==== Task input ====

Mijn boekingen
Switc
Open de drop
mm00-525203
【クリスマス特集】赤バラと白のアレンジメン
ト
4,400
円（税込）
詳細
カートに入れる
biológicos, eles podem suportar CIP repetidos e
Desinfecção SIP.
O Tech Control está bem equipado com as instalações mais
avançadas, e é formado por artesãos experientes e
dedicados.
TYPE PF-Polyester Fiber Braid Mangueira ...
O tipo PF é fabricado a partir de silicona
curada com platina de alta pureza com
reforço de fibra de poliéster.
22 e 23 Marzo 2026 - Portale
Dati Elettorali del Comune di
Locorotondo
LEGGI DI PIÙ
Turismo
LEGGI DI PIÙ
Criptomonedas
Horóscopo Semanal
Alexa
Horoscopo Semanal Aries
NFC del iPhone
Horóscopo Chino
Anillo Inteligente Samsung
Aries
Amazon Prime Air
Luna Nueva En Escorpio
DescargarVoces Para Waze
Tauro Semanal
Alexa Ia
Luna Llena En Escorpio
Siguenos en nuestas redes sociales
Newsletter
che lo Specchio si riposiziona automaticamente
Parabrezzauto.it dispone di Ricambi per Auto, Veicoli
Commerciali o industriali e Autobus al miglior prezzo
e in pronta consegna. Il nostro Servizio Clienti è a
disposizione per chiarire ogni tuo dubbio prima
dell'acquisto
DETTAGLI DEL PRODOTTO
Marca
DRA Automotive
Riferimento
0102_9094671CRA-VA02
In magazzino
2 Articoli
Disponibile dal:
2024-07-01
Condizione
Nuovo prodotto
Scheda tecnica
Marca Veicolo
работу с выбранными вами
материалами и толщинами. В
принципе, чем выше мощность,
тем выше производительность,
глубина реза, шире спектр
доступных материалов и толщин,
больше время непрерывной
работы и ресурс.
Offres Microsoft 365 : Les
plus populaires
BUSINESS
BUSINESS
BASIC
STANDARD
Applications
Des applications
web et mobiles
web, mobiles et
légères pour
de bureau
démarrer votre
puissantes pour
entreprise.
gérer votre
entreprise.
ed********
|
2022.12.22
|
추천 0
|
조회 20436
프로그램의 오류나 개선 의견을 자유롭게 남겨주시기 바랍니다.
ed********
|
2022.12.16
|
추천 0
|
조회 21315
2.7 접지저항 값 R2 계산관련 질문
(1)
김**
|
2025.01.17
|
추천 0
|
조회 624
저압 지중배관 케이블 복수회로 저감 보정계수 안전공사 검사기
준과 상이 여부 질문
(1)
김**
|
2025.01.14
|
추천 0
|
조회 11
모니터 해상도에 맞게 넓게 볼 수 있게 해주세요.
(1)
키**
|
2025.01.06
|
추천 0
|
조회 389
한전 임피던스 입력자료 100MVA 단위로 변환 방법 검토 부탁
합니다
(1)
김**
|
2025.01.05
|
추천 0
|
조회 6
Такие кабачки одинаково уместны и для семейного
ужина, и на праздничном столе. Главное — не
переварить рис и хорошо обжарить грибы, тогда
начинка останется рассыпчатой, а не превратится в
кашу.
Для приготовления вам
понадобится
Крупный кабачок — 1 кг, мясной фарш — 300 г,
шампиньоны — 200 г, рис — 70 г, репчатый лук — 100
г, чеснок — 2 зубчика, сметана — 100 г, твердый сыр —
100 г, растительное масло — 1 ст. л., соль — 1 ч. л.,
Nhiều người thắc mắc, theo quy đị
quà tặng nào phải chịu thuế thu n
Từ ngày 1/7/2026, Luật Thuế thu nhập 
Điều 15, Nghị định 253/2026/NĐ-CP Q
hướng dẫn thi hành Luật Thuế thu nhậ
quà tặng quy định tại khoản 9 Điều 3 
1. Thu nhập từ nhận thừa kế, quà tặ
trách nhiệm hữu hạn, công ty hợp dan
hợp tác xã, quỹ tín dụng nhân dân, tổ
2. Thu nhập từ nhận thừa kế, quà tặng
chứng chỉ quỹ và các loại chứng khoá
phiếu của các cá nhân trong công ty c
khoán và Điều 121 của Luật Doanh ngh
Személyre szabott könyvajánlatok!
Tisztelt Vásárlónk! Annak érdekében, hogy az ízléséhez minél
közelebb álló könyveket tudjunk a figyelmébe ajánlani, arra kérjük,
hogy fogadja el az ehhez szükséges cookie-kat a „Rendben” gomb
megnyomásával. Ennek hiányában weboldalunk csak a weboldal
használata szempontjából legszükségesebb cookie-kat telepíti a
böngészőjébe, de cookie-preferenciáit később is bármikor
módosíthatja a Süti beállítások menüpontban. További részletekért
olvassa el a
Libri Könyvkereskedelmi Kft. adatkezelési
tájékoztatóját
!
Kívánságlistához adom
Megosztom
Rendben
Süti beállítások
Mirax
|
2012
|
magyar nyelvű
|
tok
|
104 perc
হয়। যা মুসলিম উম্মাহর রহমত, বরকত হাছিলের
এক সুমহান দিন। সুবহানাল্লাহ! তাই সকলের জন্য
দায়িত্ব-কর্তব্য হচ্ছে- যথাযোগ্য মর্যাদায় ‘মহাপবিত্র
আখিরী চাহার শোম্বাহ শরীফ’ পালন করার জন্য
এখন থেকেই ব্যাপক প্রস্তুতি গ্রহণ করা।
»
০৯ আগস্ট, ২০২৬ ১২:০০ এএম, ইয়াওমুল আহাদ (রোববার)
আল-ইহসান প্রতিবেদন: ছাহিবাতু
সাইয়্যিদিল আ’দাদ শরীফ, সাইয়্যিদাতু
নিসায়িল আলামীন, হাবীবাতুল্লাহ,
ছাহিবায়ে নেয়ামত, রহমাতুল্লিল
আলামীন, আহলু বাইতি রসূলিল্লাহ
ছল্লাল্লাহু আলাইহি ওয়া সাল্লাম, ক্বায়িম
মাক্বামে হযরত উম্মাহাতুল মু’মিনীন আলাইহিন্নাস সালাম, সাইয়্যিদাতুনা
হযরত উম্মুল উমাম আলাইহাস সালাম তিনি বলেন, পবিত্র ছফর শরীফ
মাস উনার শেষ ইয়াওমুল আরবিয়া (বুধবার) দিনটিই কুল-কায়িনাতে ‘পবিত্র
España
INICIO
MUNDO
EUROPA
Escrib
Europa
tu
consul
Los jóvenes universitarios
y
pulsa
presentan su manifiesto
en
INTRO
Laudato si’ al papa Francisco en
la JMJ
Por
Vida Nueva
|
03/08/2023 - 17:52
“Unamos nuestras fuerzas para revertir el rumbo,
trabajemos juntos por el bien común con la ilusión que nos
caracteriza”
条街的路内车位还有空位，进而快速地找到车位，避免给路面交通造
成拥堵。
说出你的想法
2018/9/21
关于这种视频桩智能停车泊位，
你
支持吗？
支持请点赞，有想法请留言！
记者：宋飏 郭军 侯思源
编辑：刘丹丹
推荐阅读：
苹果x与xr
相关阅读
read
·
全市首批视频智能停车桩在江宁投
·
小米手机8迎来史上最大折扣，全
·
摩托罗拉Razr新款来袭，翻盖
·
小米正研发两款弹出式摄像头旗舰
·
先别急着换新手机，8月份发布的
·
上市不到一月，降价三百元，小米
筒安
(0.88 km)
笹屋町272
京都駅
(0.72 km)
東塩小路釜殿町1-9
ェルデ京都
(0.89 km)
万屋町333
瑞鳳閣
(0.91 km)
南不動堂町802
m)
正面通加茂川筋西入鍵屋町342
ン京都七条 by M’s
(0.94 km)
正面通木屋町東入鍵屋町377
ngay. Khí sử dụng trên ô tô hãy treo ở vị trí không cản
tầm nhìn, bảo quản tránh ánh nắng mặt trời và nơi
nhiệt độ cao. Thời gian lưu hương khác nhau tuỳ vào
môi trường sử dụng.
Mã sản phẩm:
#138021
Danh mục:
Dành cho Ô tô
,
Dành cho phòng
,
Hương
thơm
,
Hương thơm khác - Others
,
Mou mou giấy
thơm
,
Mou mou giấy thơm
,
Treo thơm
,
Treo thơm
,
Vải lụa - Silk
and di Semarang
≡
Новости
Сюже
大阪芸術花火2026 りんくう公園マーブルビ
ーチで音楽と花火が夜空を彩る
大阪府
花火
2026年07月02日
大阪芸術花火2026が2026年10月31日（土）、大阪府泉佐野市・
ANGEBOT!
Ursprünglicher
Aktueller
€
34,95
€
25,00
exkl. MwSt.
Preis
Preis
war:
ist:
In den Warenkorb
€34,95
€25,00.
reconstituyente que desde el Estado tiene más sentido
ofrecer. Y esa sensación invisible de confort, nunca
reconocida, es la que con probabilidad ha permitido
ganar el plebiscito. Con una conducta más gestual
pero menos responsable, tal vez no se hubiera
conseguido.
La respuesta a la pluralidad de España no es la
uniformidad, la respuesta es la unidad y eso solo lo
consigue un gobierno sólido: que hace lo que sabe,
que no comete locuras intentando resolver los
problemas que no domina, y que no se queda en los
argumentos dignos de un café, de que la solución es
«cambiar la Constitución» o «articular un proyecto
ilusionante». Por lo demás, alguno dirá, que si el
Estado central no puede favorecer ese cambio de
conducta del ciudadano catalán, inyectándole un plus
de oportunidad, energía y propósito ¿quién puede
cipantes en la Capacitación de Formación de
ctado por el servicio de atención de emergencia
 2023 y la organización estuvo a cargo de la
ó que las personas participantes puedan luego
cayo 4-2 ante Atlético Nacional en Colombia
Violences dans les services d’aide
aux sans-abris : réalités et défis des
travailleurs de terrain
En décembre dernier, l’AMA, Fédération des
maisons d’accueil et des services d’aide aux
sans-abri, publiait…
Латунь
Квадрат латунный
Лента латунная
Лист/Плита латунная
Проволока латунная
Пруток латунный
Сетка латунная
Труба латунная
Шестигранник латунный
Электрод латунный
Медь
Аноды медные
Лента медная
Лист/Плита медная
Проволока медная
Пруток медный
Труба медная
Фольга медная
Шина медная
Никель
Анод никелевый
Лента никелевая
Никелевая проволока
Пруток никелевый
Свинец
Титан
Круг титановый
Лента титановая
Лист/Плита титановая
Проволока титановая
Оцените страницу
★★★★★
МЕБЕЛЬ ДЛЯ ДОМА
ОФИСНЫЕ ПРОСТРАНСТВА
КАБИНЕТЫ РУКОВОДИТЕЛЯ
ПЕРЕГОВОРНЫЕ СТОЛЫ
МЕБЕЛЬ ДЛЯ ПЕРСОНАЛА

====

Work task: Reply with an exact copy of the lines running from the one containing "Квадрат латунный" through the end of the entries above, both ends included.

Expected output:
Квадрат латунный
Лента латунная
Лист/Плита латунная
Проволока латунная
Пруток латунный
Сетка латунная
Труба латунная
Шестигранник латунный
Электрод латунный
Медь
Аноды медные
Лента медная
Лист/Плита медная
Проволока медная
Пруток медный
Труба медная
Фольга медная
Шина медная
Никель
Анод никелевый
Лента никелевая
Никелевая проволока
Пруток никелевый
Свинец
Титан
Круг титановый
Лента титановая
Лист/Плита титановая
Проволока титановая
Оцените страницу
★★★★★
МЕБЕЛЬ ДЛЯ ДОМА
ОФИСНЫЕ ПРОСТРАНСТВА
КАБИНЕТЫ РУКОВОДИТЕЛЯ
ПЕРЕГОВОРНЫЕ СТОЛЫ
МЕБЕЛЬ ДЛЯ ПЕРСОНАЛА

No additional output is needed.